## What you will do
1. Answer each question from the squat article, one line each:
(a) Which two movements must athletes perform in Olympic weightlifting?
(b) How high do powerlifters want to squat?
(c) Which joint does the shoulder position in the overhead squat example stress?
2. List every factor that, according to the squat article, the previous three parts of the series covered as affecting squat performance.

(Page extract begins)

We’ve covered how specific mobility limitations, hip socket alignment, and bone lengths can impact squat performance in the last three parts of this series. In this final installment of individual differences affecting the squat technique, we will discuss sports variations.
Sports Positions for the Squat
Let’s begin by looking at Olympic weightlifting where athletes must perform the snatch and the clean & jerk. For these two movements to be done, the athlete must have a good front squat for the clean and overhead squat for the jerk. Both of these are best performed with an upright torso for easier stabilization of the weight. Combine that with the fact that the lower the squat, the heavier weight that can be lifted.
This is quite the opposite of powerlifting, where athletes want to squat as high as possible while meeting judging standards (more to come on powerlifting).
For the Olympic weightlifter to squat as low as possible with an upright torso, the knees will have to travel forward and move past the toes (scaring the hell out of misinformed coaches that are terrified of a knees forward squat).
Here’s a great example of what happens when an athlete tries to overhead squat when they can’t keep a very upright torso. This shoulder position places a lot of stress on the glenohumeral joint and resulted in this patient having significant shoulder pain.

(Page extract ends)
(Data for review begins)

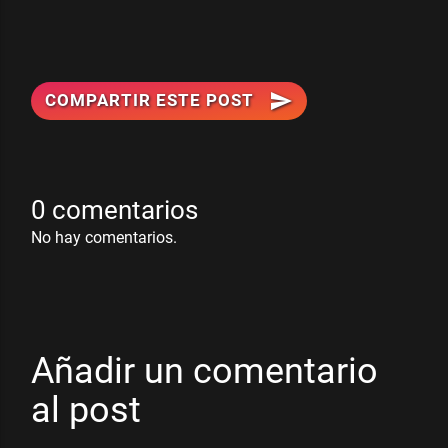
send
COMPARTIR ESTE POST
0 comentarios
No hay comentarios.
Añadir un comentario
al post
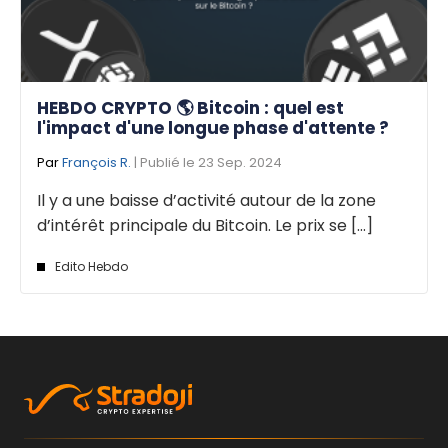
HEBDO CRYPTO 🌎 Bitcoin : quel est
l'impact d'une longue phase d'attente ?
Par
François R.
| Publié le 23 Sep. 2024
Il y a une baisse d’activité autour de la zone
d’intérêt principale du Bitcoin. Le prix se [...]
Edito Hebdo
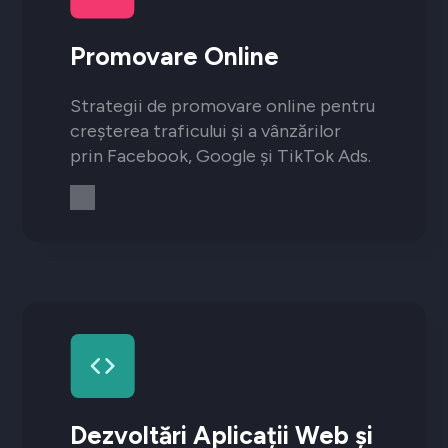
Promovare Online
Strategii de promovare online pentru
creșterea traficului și a vânzărilor
prin Facebook, Google și TikTok Ads.
Dezvoltări Aplicații Web și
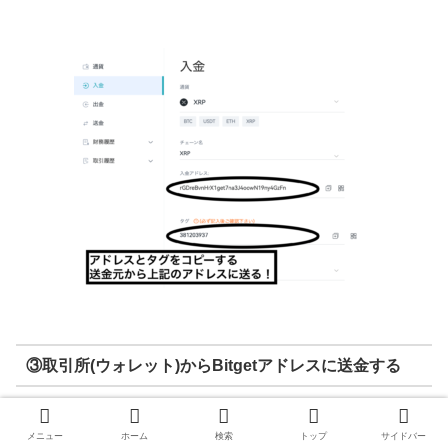
③取引所(ウォレット)からBitgetアドレスに送金する
メニュー
ホーム
検索
トップ
サイドバー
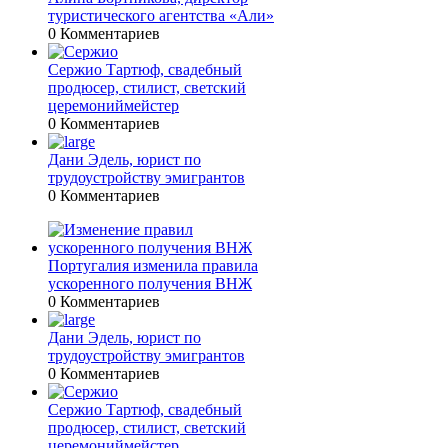
туристического агентства «Али»
0 Комментариев
Сержио Тартюф, свадебный
продюсер, стилист, светский
церемониймейстер
0 Комментариев
Дани Эдель, юрист по
трудоустройству эмигрантов
0 Комментариев
Португалия изменила правила
ускоренного получения ВНЖ
0 Комментариев
Дани Эдель, юрист по
трудоустройству эмигрантов
0 Комментариев
Сержио Тартюф, свадебный
продюсер, стилист, светский
церемониймейстер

(Data for review ends)

## Outputs for the tasks
1.
(a) The snatch and the clean & jerk.
(b) As high as possible while meeting judging standards.
(c) The glenohumeral joint.

2.
- Specific mobility limitations
- Hip socket alignment
- Bone lengths